Я перебегаю открытые пространства с той же скоростью, что и бегу под защитой деревьев. Всё, уже мне не изменить темп, несмотря на смертельную опасность. Я бегу так, как бегу, ровной, равномерной рысцой, уповая только на Божью защиту. Малейшее изменение темпа — и я задохнусь, и потом мне не восстановить дыхание. Упаду, сяду, остановлюсь. А это смерть.
Между деревьями мелькает крыша дома.
Резко, как из-под земли, всплывает покорёженный, прострелянный дорожный указатель «Н-ка».
Прохожу мимо него, всматриваясь в название, не зная ещё, насколько важным в моей жизни станет этот населённый пункт.
Не знаю я и того, что в эти секунды жизнь моя и моих товарищей висит на самом тонком волоске за всю эту историю.
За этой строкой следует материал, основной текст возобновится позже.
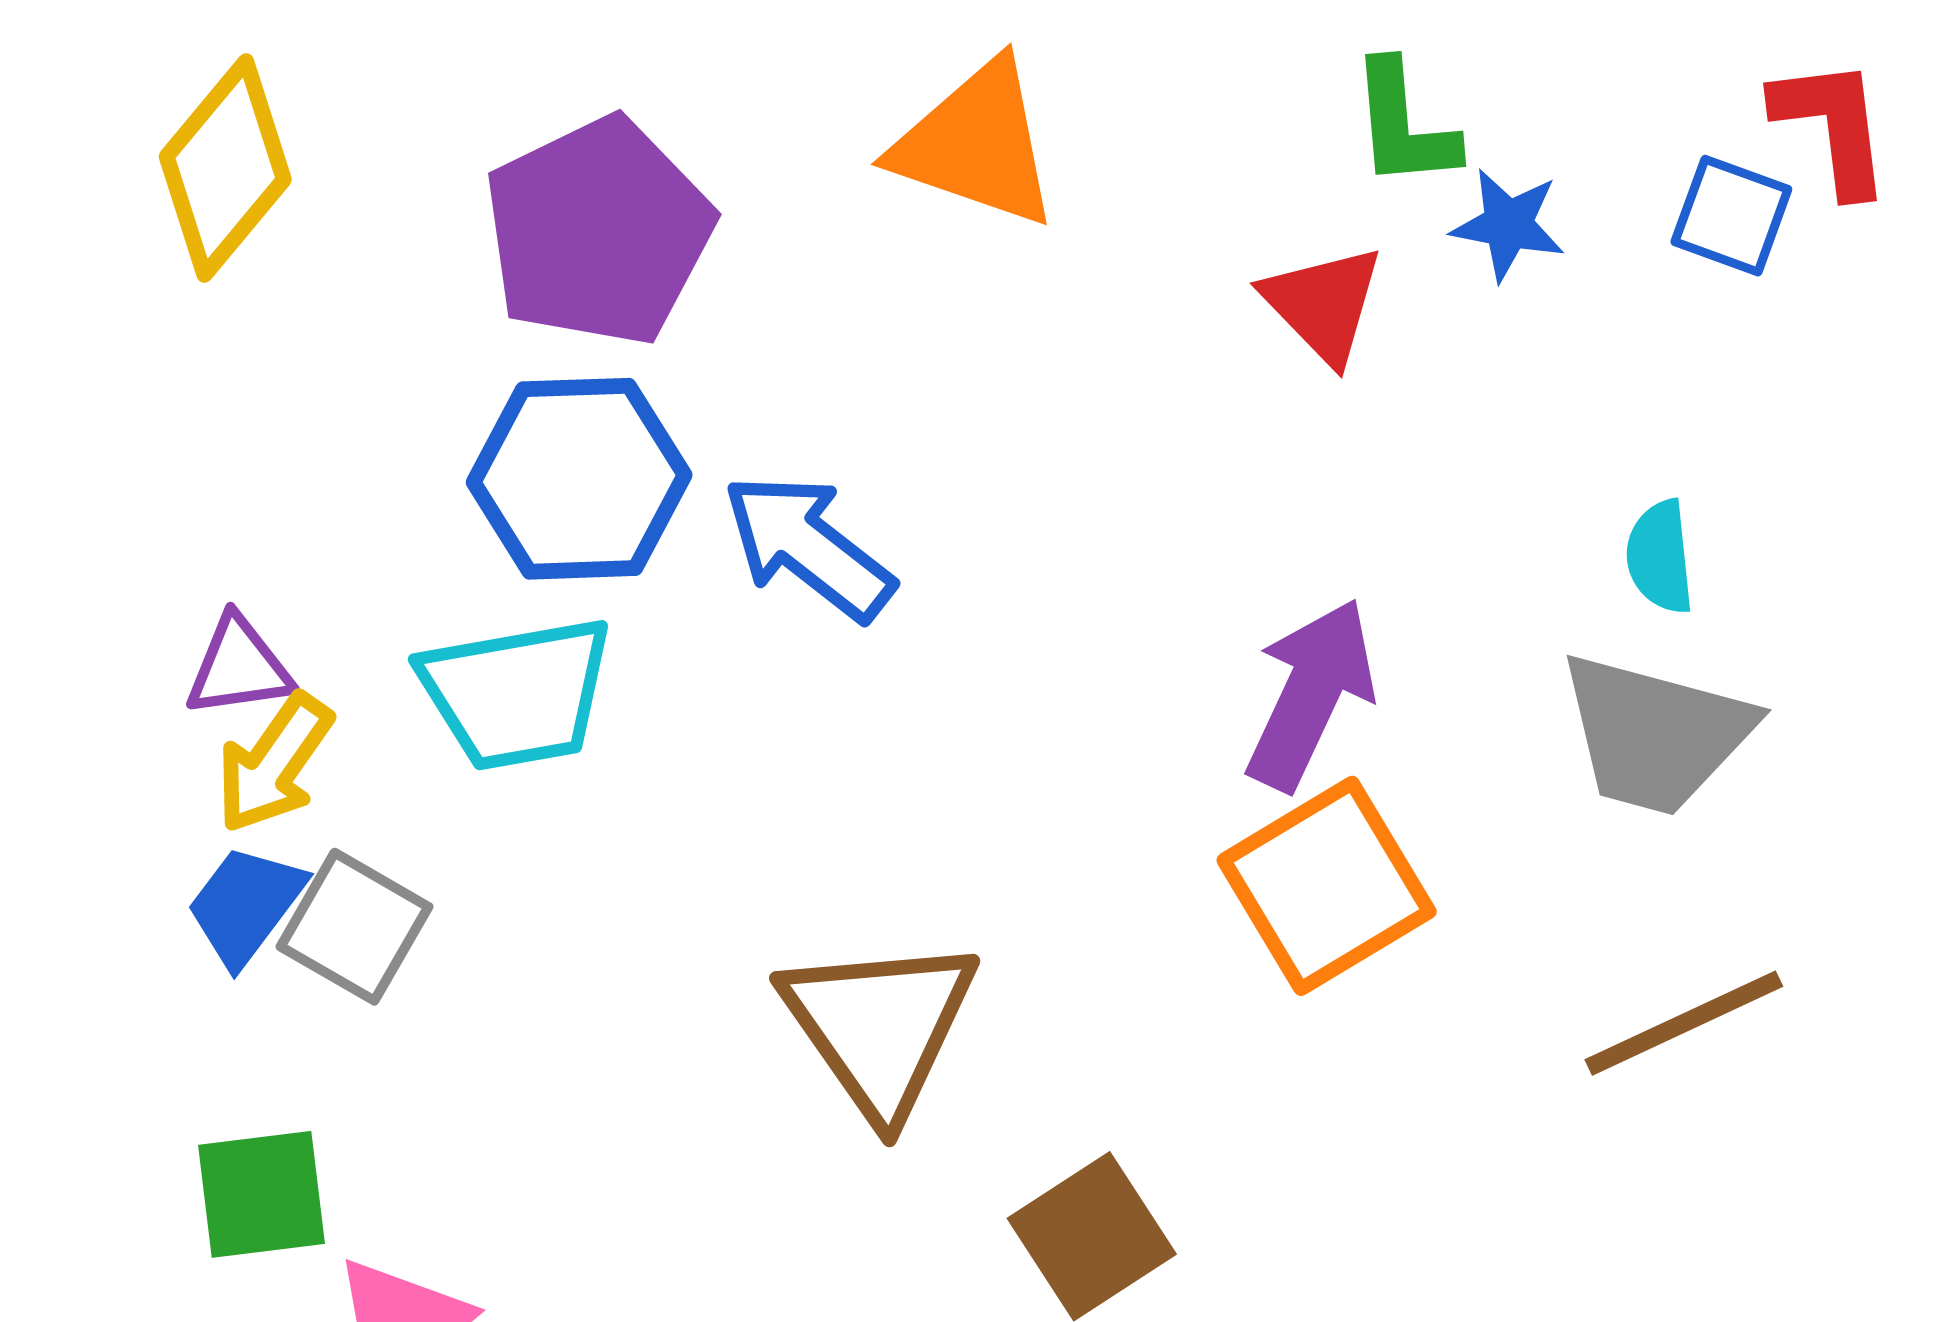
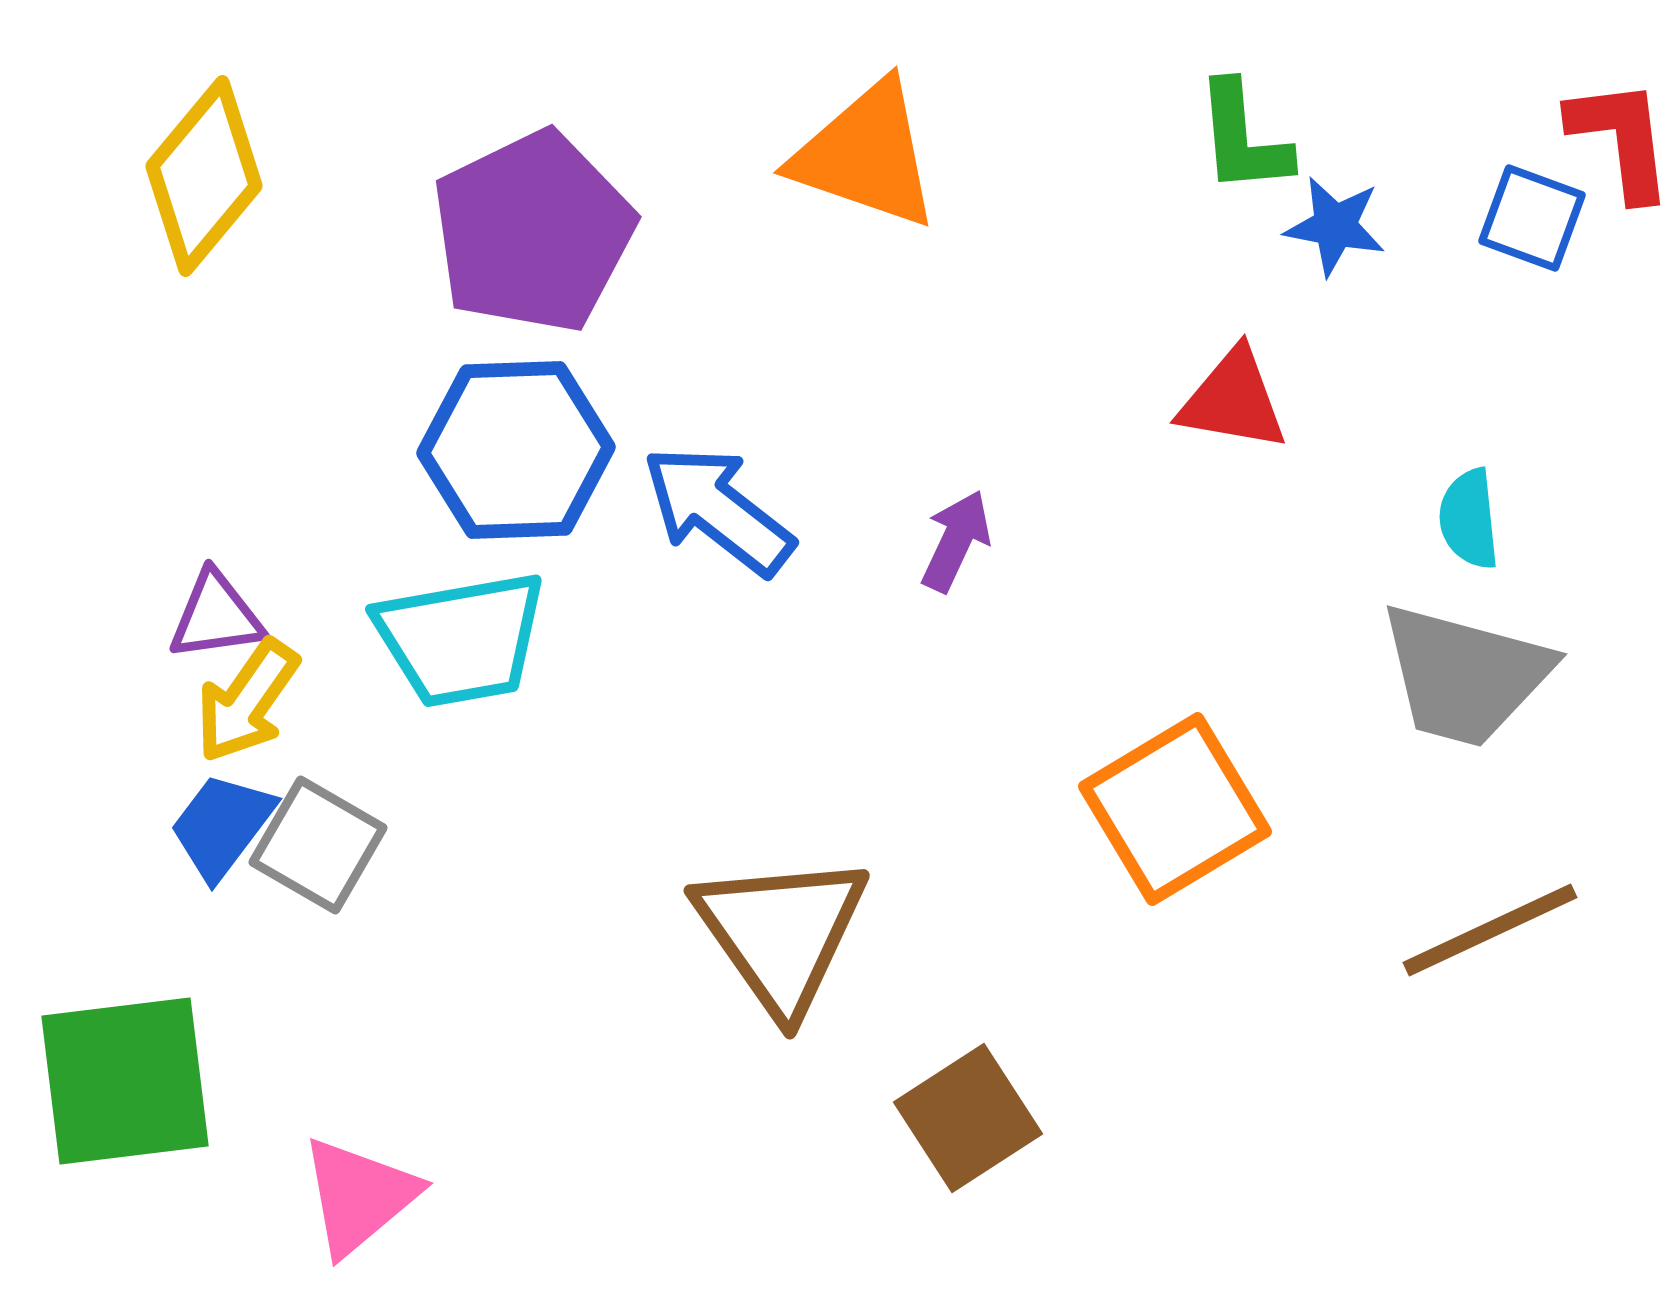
red triangle: (1323, 304) -> (1233, 400), moved, turned -36
purple arrow: (1311, 694) -> (956, 541), moved, size x0.6
green square: (262, 1194) -> (125, 1081), moved, size x1.5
Что мы все на мушке своих же, русских солдат, строго проинструктированных уничтожать всех идущих с севера, потому что там наших нет.
Доли секунды отделяют нас от гибели. Спасают белые ленты на руках и ногах. Спасает колебание наших, нежелание убивать, пока нет железной уверенности, что перед тобой враг (нежелание, характерное для многих наших воинов, заплативших за него жизнью, заколебавшихся там, где надо уверенно и без рефлексий стрелять).
Спасает нарушение чёткого приказа во имя каких-то более высоких, что ли, ценностей.
Так или иначе, но они подпускают нас, и вот я уже вижу, как наши встречаются с нашими. Как изнеможённо падает один из моих товарищей на землю. Вижу незнакомых солдат, окруживших наших бойцов.
Сам бегу к ним, сам опускаюсь на землю, потому что налитые свинцом ноги не могут уже держать ни мой вес, ни всё, что на мне.
И буквально через минуту этот сраный стук.